§ What is expected:
Copy out the rows exactly as they appear, everything from the line containing "WinInTenThousand" down to the line containing "Reading left to right, transcribe", including both of those lines.
########
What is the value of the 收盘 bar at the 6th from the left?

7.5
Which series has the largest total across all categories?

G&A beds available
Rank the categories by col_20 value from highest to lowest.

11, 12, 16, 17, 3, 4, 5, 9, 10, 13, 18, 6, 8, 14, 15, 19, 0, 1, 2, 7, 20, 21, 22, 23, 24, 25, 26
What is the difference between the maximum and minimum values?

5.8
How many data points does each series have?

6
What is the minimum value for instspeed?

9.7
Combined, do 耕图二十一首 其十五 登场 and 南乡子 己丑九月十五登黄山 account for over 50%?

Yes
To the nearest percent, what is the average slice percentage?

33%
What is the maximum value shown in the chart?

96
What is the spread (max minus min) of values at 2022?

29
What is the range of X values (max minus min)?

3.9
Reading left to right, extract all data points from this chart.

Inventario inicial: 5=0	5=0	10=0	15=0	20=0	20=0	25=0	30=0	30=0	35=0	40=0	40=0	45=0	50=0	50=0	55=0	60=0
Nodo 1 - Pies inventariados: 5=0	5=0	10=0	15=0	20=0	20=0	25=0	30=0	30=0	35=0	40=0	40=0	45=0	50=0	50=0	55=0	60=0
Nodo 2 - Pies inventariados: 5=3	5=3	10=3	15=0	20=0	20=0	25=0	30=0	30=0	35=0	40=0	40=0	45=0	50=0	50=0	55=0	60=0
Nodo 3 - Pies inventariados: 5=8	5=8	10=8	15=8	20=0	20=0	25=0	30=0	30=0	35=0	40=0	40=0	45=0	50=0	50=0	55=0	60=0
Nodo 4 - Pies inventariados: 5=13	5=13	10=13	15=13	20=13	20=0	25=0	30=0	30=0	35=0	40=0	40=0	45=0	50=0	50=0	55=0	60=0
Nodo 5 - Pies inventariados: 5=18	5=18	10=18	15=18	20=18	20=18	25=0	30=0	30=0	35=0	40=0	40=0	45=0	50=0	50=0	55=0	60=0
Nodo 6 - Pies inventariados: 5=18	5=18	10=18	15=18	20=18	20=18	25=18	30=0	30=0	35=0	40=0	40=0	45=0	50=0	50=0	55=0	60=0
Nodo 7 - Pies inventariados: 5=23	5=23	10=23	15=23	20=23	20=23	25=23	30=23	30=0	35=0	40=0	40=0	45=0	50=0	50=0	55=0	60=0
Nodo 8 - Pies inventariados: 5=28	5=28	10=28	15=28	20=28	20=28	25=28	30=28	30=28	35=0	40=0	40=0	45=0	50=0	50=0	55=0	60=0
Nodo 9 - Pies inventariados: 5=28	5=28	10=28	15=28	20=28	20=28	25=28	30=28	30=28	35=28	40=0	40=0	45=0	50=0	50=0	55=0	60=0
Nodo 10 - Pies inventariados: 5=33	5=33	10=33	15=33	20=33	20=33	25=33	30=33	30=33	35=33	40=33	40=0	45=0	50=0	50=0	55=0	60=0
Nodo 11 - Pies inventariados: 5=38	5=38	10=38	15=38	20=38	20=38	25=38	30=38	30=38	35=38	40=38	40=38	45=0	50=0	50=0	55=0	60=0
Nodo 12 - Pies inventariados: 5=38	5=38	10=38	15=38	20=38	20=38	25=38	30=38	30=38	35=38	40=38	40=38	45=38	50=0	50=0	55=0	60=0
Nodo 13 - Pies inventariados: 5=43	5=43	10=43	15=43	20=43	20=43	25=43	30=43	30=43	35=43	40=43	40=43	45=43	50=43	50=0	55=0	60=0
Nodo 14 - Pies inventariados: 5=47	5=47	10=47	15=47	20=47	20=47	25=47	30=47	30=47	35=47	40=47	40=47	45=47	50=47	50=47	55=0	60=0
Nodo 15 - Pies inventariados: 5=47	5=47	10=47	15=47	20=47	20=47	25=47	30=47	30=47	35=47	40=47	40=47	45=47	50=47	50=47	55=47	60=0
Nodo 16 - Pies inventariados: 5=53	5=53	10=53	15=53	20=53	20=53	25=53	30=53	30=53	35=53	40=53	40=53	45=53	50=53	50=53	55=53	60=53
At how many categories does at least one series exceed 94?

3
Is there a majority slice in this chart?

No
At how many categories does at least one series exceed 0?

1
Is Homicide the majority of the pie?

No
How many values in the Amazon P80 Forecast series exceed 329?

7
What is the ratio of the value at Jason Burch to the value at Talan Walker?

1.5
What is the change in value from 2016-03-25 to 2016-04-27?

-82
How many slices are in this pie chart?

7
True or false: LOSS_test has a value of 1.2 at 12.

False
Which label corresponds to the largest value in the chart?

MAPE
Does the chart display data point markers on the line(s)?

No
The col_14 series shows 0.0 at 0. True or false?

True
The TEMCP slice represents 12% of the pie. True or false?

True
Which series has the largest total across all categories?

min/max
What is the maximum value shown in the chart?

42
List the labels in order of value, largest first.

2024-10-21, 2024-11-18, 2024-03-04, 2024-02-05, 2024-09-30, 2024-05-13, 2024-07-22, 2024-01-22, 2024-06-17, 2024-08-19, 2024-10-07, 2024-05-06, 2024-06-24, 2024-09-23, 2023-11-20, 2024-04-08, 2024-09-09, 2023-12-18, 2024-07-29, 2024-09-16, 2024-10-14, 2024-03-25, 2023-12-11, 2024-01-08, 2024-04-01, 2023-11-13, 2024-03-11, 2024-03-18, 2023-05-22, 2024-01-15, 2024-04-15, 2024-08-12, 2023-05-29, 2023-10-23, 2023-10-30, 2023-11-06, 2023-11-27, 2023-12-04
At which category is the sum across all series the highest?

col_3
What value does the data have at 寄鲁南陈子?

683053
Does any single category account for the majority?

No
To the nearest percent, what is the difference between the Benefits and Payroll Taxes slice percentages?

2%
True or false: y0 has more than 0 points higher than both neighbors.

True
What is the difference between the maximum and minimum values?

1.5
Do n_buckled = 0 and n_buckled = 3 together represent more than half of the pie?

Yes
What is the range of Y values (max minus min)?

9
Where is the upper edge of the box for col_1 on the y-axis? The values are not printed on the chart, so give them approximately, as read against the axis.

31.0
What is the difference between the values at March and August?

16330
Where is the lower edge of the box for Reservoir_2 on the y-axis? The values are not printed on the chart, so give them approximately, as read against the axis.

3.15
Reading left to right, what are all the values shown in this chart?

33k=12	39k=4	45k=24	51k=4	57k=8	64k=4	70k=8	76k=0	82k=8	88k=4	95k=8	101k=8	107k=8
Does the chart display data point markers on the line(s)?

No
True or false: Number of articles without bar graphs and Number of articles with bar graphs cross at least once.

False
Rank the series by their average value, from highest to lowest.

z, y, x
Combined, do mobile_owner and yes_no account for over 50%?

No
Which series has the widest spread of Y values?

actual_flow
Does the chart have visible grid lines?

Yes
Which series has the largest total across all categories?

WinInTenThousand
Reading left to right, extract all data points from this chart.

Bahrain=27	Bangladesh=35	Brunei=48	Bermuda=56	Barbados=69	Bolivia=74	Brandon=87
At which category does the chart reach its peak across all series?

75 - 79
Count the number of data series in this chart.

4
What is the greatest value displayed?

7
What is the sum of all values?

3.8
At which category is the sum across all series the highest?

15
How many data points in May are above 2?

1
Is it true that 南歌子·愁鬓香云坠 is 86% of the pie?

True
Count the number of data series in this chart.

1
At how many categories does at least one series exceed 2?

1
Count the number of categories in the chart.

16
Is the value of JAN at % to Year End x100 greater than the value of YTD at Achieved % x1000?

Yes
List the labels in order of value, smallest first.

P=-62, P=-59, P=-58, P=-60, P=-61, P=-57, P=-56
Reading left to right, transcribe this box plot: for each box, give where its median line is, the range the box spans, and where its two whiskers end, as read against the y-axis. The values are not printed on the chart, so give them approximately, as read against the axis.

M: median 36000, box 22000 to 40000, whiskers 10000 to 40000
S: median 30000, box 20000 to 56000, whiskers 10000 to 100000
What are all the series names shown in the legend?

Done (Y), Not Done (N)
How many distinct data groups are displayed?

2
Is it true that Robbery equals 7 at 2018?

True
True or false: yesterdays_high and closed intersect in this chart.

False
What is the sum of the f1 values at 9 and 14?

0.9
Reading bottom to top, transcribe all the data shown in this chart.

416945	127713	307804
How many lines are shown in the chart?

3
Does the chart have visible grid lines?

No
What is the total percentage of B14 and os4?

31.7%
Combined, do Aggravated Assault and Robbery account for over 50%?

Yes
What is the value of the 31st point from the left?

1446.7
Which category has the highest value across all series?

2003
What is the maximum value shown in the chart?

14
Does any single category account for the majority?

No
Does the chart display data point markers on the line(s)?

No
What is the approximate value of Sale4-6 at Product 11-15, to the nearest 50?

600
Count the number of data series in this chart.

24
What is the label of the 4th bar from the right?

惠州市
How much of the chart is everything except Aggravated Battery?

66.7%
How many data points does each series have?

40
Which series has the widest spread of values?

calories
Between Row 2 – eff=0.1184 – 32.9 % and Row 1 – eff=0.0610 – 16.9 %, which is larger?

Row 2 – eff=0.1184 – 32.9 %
########
§ Task solution:
WinInTenThousand
Reading left to right, extract all data points from this chart.

Bahrain=27	Bangladesh=35	Brunei=48	Bermuda=56	Barbados=69	Bolivia=74	Brandon=87
At which category does the chart reach its peak across all series?

75 - 79
Count the number of data series in this chart.

4
What is the greatest value displayed?

7
What is the sum of all values?

3.8
At which category is the sum across all series the highest?

15
How many data points in May are above 2?

1
Is it true that 南歌子·愁鬓香云坠 is 86% of the pie?

True
Count the number of data series in this chart.

1
At how many categories does at least one series exceed 2?

1
Count the number of categories in the chart.

16
Is the value of JAN at % to Year End x100 greater than the value of YTD at Achieved % x1000?

Yes
List the labels in order of value, smallest first.

P=-62, P=-59, P=-58, P=-60, P=-61, P=-57, P=-56
Reading left to right, transcribe this box plot: for each box, give where its median line is, the range the box spans, and where its two whiskers end, as read against the y-axis. The values are not printed on the chart, so give them approximately, as read against the axis.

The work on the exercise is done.